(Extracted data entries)
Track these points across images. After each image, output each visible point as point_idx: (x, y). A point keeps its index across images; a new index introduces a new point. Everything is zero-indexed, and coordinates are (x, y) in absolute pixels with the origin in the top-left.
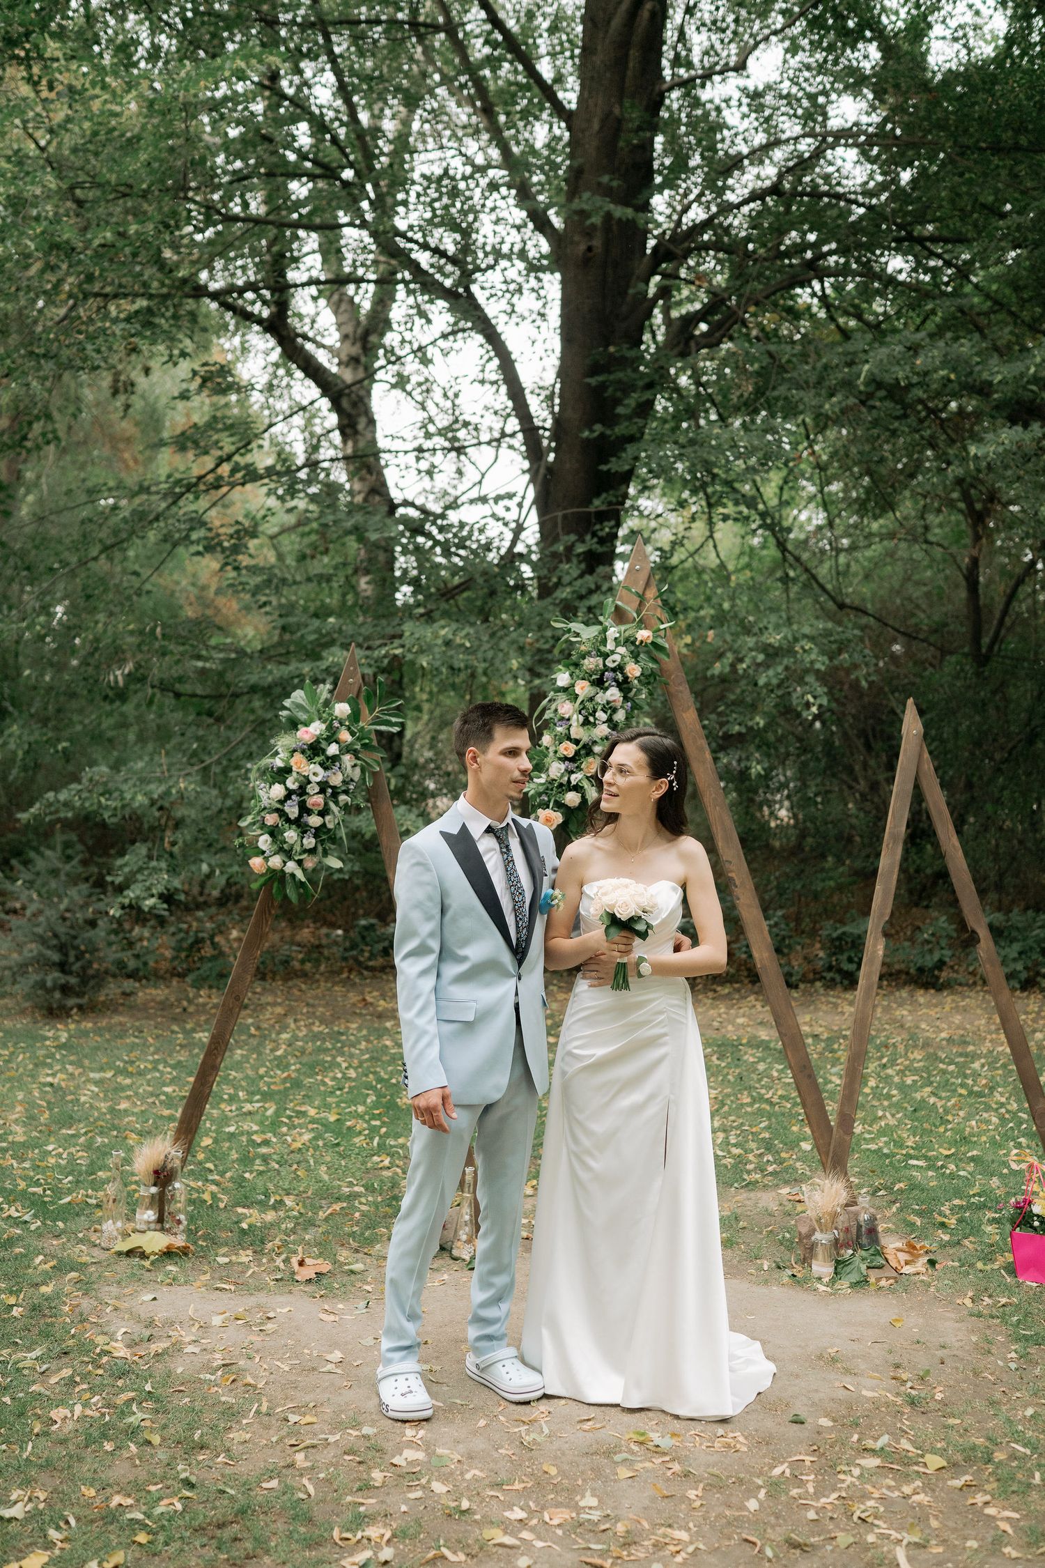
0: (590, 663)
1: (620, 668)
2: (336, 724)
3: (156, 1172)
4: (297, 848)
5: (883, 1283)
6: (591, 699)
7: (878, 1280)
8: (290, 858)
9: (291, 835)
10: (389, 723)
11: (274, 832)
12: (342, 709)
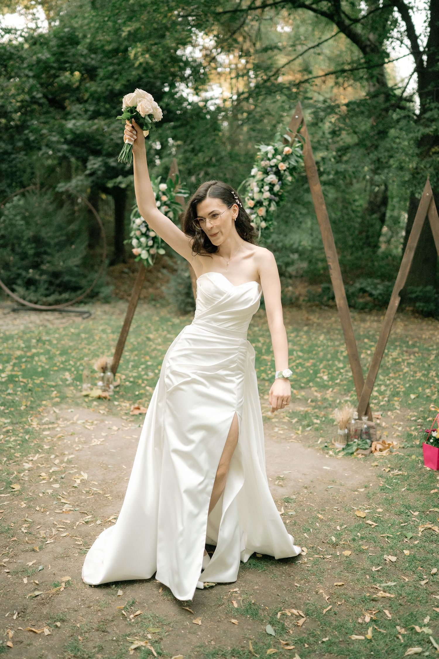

§ **TASK DESCRIPTION**
Line by line, print the records exactly, leaving the pictures behind.

§ **RESPONSE FOR THIS EXERCISE**
Track these points across images. After each image, output each visible point as point_idx: (x, y). A point keeps its index across images; a new index introduces a new point. Everything is zero-indexed, and coordinates are (x, y) in absolute pixels with the origin in the top-left.
0: (590, 663)
1: (620, 668)
2: (336, 724)
3: (156, 1172)
4: (297, 848)
5: (883, 1283)
6: (591, 699)
7: (878, 1280)
8: (290, 858)
9: (291, 835)
10: (389, 723)
11: (274, 832)
12: (342, 709)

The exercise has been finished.